Aidan Heaney

Personal information
- Date of birth: 9 August 1969 (age 57)
- Place of birth: Newcastle upon Tyne, England
- Height: 6 ft 0 in (1.83 m)
- Position: Goalkeeper

Team information
- Current team: UNC Wilmington (manager)

College career
- Years: Team / Apps / (Gls)
- 1991–1992: Charlotte 49ers

Senior career*
- Years: Team / Apps / (Gls)
- 1993–1995: Greensboro Dynamo / 65 / (0)
- 1996: New England Revolution / 19 / (0)

Managerial career
- 1999–2000: Appalachian State Mountaineers
- 2001–: UNC Wilmington Seahawks

= Aidan Heaney =

English footballer and coach

Aidan Heaney (born 9 August 1969) is an English retired football player and coach. He played in Major League Soccer (MLS) in 1996 with the New England Revolution. He had formerly played in Germany and for the Greensboro Dynamo, where he was inducted into the Hall of Fame in 2006.

While with the Revolution, Heaney recorded the first clean sheet in club history, on 20 April 1996, in the team's first-ever win, a 1–0 victory over the MetroStars.
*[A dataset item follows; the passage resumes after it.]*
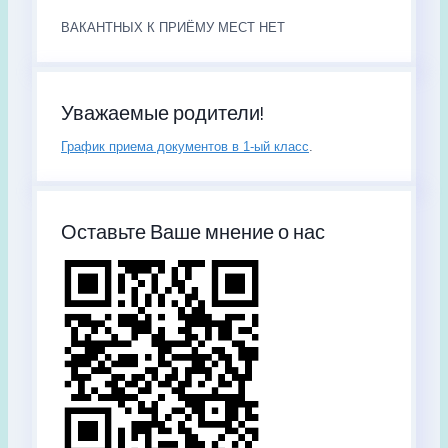
ВАКАНТНЫХ К ПРИЁМУ МЕСТ НЕТ
Уважаемые родители!
График приема документов в 1-ый класс
.
Оставьте Ваше мнение о нас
Heaney was given a red card in the third minute of a match against the Colorado Rapids on 25 May 1996. This stood as the MLS record for fastest ejection from a match for almost thirteen years, until Carlos Johnson established the new mark after being expelled two minutes into a New York Red Bulls 1–0 loss to the Kansas City Wizards at CommunityAmerica Ballpark on 23 April 2009.